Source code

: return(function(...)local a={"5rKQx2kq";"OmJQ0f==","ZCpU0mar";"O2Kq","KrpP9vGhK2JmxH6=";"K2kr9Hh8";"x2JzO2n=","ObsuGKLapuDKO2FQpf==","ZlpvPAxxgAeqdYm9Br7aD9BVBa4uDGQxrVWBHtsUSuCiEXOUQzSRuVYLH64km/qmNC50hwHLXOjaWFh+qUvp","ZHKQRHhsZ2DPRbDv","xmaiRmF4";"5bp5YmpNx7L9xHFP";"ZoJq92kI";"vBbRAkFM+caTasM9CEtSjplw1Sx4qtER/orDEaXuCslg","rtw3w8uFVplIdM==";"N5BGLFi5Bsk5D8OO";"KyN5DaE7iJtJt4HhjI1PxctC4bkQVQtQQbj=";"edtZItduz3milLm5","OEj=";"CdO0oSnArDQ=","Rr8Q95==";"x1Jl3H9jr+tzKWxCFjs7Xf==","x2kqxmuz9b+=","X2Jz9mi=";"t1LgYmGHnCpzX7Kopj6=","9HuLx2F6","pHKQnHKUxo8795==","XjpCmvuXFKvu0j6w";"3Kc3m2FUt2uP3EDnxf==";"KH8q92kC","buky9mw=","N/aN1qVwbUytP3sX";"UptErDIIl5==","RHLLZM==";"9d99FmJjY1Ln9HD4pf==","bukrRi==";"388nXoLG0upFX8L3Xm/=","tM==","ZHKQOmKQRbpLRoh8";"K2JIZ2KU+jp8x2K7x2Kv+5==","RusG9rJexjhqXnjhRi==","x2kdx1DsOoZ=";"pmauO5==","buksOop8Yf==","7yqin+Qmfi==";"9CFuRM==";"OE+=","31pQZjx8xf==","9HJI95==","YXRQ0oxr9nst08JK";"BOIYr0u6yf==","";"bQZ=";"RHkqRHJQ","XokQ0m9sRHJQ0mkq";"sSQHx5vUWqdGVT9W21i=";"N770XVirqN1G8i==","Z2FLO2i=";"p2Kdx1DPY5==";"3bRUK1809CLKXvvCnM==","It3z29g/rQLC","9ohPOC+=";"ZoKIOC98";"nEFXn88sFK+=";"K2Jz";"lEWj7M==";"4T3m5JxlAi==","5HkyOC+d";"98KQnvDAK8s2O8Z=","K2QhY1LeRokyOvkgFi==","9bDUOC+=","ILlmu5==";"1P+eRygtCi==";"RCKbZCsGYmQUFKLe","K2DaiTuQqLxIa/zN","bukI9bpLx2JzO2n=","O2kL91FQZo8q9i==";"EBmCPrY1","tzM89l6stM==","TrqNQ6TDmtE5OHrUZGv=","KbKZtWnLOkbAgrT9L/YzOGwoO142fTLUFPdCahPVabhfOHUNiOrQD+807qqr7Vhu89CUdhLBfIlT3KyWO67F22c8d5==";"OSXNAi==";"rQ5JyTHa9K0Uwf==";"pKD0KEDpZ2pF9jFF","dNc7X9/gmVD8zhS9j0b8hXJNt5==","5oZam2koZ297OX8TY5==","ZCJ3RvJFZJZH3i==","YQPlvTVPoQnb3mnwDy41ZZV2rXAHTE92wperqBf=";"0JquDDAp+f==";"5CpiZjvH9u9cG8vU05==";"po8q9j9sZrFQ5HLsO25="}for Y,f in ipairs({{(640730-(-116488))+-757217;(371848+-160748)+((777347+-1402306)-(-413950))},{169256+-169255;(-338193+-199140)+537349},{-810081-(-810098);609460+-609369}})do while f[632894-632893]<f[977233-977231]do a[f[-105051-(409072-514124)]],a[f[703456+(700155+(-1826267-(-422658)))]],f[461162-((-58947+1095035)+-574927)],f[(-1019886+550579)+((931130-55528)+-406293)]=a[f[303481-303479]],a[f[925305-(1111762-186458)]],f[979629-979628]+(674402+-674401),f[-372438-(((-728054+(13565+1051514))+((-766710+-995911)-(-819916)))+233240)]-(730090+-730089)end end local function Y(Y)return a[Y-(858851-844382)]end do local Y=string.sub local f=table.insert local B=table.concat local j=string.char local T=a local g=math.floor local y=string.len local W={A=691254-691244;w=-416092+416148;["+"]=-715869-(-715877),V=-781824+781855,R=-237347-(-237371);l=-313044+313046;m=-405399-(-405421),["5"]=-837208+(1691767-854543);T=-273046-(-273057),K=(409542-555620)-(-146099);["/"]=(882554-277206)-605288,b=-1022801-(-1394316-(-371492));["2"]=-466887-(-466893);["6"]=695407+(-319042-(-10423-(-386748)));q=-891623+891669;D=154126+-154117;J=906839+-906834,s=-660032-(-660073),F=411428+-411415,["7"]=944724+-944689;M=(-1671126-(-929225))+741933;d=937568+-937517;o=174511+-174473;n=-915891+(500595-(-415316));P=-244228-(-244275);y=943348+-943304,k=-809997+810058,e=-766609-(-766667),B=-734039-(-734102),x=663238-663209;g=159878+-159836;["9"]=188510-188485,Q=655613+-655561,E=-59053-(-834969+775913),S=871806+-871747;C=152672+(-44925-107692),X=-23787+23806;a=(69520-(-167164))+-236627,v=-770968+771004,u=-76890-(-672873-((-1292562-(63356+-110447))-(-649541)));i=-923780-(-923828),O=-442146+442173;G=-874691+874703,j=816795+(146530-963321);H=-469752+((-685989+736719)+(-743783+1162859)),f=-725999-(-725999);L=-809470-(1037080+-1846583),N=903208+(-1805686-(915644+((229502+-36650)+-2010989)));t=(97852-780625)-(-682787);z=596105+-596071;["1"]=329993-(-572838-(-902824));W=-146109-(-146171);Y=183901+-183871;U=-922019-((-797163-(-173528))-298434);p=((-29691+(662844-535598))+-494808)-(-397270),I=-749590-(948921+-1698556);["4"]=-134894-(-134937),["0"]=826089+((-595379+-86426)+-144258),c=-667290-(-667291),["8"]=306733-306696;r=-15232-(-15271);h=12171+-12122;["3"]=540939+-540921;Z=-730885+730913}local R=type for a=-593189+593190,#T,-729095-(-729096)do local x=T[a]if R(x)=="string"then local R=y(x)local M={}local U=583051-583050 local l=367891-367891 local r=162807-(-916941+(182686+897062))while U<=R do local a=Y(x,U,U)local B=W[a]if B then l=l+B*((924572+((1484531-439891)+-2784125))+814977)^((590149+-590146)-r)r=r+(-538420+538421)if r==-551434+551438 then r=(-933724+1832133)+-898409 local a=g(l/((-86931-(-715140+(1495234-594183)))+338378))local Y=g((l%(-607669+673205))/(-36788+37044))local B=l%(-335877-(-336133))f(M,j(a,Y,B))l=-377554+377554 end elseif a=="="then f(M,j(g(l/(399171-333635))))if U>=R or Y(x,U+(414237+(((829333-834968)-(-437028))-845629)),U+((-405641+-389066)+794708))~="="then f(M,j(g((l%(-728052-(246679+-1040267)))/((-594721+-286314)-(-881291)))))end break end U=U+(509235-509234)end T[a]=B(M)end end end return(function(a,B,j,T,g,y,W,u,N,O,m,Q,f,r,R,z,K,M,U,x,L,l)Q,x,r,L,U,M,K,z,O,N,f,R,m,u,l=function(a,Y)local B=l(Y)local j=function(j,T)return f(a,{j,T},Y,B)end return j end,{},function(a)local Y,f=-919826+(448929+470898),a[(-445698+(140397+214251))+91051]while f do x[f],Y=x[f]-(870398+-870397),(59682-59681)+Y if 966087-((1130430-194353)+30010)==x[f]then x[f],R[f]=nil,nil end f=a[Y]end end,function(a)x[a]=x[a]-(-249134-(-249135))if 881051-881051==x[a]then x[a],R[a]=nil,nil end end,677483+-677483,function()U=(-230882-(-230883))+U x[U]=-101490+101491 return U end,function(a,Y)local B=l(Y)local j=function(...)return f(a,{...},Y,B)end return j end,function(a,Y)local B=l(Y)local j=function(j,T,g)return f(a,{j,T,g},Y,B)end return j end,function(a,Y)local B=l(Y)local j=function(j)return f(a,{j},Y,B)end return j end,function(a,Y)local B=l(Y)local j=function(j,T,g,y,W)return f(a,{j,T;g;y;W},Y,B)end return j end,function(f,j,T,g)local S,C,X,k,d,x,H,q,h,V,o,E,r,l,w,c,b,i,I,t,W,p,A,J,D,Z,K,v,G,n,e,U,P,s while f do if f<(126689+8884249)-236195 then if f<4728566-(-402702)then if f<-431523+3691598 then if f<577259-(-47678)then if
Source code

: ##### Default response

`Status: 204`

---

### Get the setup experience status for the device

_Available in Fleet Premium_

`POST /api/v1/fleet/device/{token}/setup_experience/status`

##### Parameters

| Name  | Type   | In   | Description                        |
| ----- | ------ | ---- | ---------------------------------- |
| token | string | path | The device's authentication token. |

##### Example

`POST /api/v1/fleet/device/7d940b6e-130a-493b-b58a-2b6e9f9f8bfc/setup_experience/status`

= = = = = = =

• **PROBLEM REQUIREMENTS**: Starting at the line that contains "### Get the", copy each line through the last line of the listing, and copy nothing else.

• **RESULT OF THE EXERCISE**:
### Get the setup experience status for the device

_Available in Fleet Premium_

`POST /api/v1/fleet/device/{token}/setup_experience/status`

##### Parameters

| Name  | Type   | In   | Description                        |
| ----- | ------ | ---- | ---------------------------------- |
| token | string | path | The device's authentication token. |

##### Example

`POST /api/v1/fleet/device/7d940b6e-130a-493b-b58a-2b6e9f9f8bfc/setup_experience/status`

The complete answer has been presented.